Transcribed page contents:
--- START ---
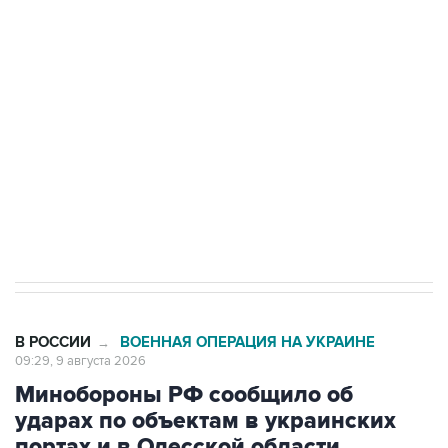
Беспилотные технологии и ИИ на службе у
электросетевых объектов и агрокомплексов
Социальная реклама, АНО «Национальные приоритеты».
ИНН 7725383515 Erid: F7NfYUJCUneVdwcydK6A
Кабмин РФ разрешил до 1 июля 2027 года
импорт, выпуск и обращение бензина Евро 2,
Евро 3, Евро 4
В РОССИИ
ВОЕННАЯ ОПЕРАЦИЯ НА УКРАИНЕ
→
09:29, 9 августа 2026
Минобороны РФ сообщило об
ударах по объектам в украинских
портах и в Одесской области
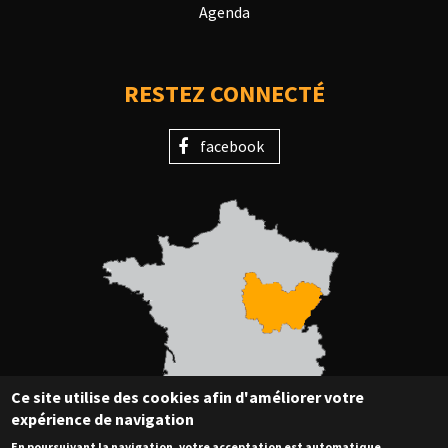
Agenda
RESTEZ CONNECTÉ
facebook
Ce site utilise des cookies afin d'améliorer votre
expérience de navigation
En poursuivant la navigation, votre acceptation est automatique.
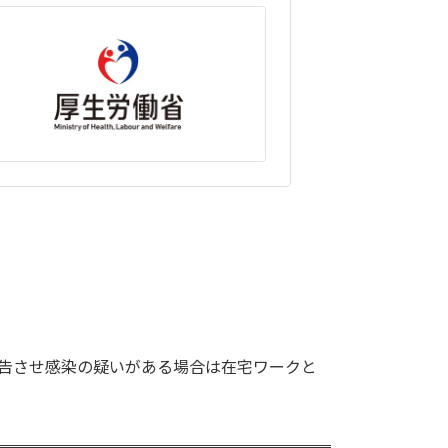
告させ感染の疑いがある場合は在宅ワークと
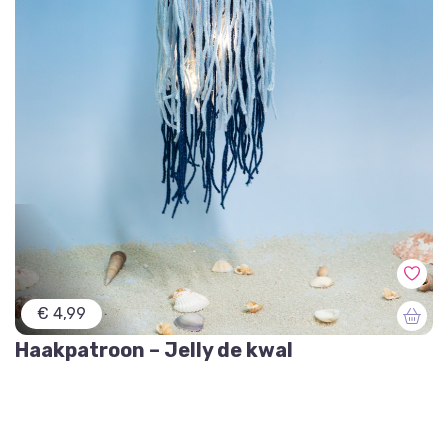
€ 4,99
Haakpatroon – Jelly de kwal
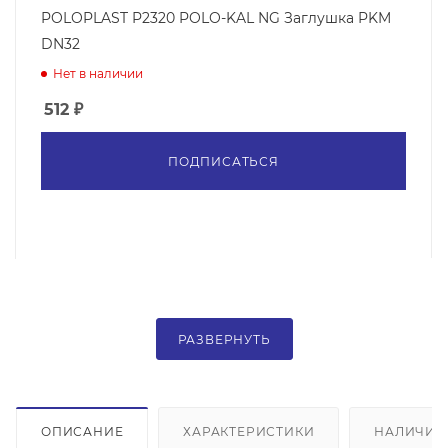
POLOPLAST P2320 POLO-KAL NG Заглушка PKM
DN32
Нет в наличии
512
₽
ПОДПИСАТЬСЯ
РАЗВЕРНУТЬ
ОПИСАНИЕ
ХАРАКТЕРИСТИКИ
НАЛИЧИЕ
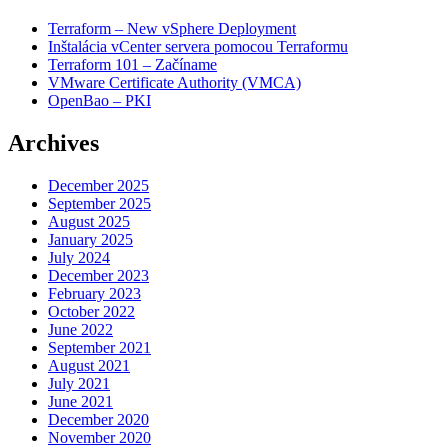
Terraform – New vSphere Deployment
Inštalácia vCenter servera pomocou Terraformu
Terraform 101 – Začíname
VMware Certificate Authority (VMCA)
OpenBao – PKI
Archives
December 2025
September 2025
August 2025
January 2025
July 2024
December 2023
February 2023
October 2022
June 2022
September 2021
August 2021
July 2021
June 2021
December 2020
November 2020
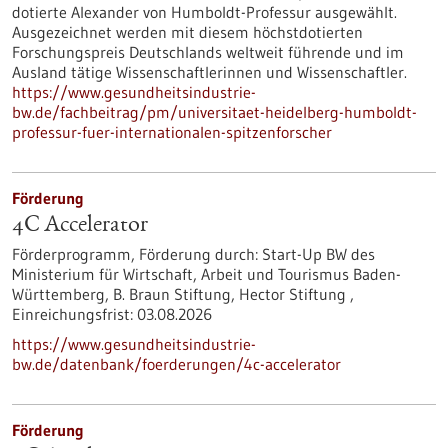
dotierte Alexander von Humboldt-Professur ausgewählt.
Ausgezeichnet werden mit diesem höchstdotierten
Forschungspreis Deutschlands weltweit führende und im
Ausland tätige Wissenschaftlerinnen und Wissenschaftler.
https://www.gesundheitsindustrie-
bw.de/fachbeitrag/pm/universitaet-heidelberg-humboldt-
professur-fuer-internationalen-spitzenforscher
Förderung
4C Accelerator
Förderprogramm,
Förderung durch:
Start-Up BW des
Ministerium für Wirtschaft, Arbeit und Tourismus Baden-
Württemberg, B. Braun Stiftung, Hector Stiftung ,
Einreichungsfrist:
03.08.2026
https://www.gesundheitsindustrie-
bw.de/datenbank/foerderungen/4c-accelerator
Förderung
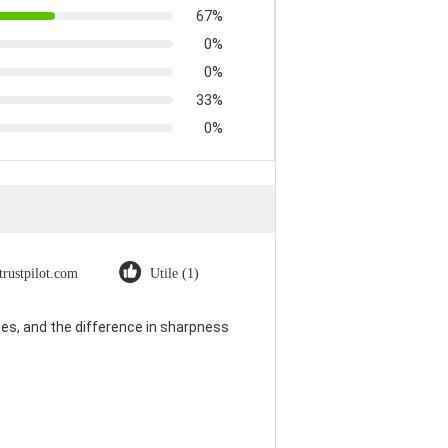
67%
0%
0%
33%
0%
trustpilot.com
Utile (1)
es, and the difference in sharpness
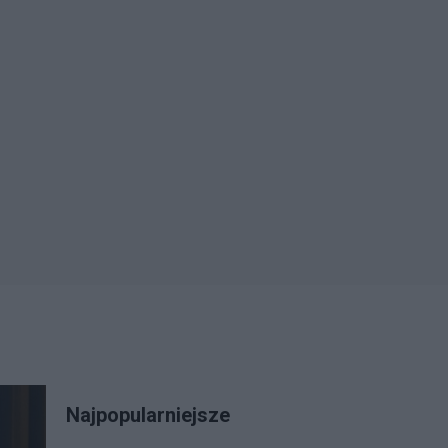
Najpopularniejsze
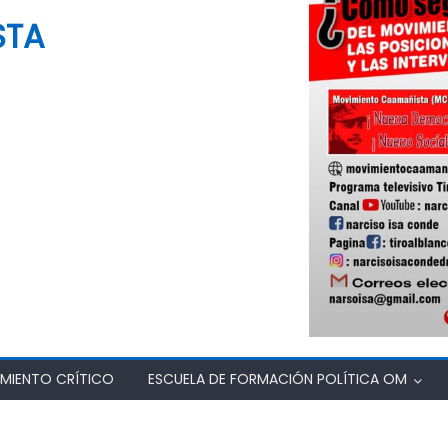
STA
MIENTO CRÍTICO
ESCUELA DE FORMACIÓN POLÍTICA OM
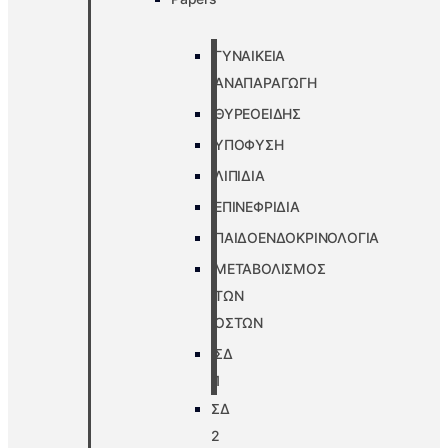
ΓΥΝΑΙΚΕΙΑ
ΑΝΑΠΑΡΑΓΩΓΗ
ΘΥΡΕΟΕΙΔΗΣ
ΥΠΟΦΥΣΗ
ΛΙΠΙΔΙΑ
ΕΠΙΝΕΦΡΙΔΙΑ
ΠΑΙΔΟΕΝΔΟΚΡΙΝΟΛΟΓΙΑ
ΜΕΤΑΒΟΛΙΣΜΟΣ
ΤΩΝ
ΟΣΤΩΝ
ΣΔ
1
ΣΔ
2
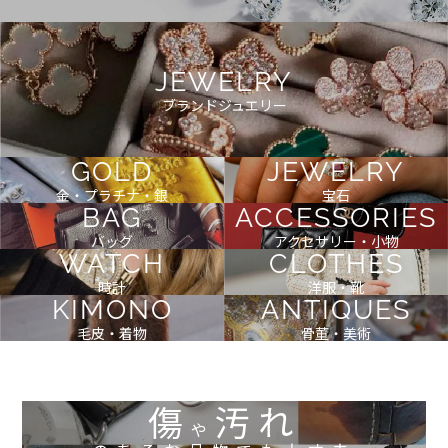
JEWELRY
ブランドジュエリー
GOLD
JEWELRY
金・プラチナ・銀
宝石
BAG
ACCESSORIES
バッグ
アクセサリー・小物
WATCH
CLOTHES
時計
洋服・靴
KIMONO
ANTIQUES
毛皮・着物
骨董・美術
傷
汚れ
や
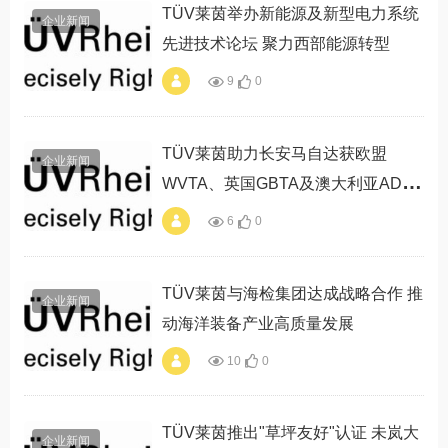
动"
TÜV莱茵举办新能源及新型电力系统
企业新闻
先进技术论坛 聚力西部能源转型
9
0
alt="TÜV莱茵举办新
能源及新型电力系统
先进技术论坛 聚力
西部能源转型"
TÜV莱茵助力长安马自达获欧盟
企业新闻
WVTA、英国GBTA及澳大利亚ADR
型式认证证书
6
0
alt="TÜV莱茵助力长
安马自达获欧盟
WVTA、英国GBTA
及澳大利亚ADR型式
TÜV莱茵与海检集团达成战略合作 推
企业新闻
认证证书"
动海洋装备产业高质量发展
10
0
alt="TÜV莱茵与海检
集团达成战略合作
推动海洋装备产业高
质量发展"
TÜV莱茵推出"草坪友好"认证 未岚大
企业新闻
--- END ---
Please state how many lines in the records contain the word "navigation", and give only that number.

Written solution: 2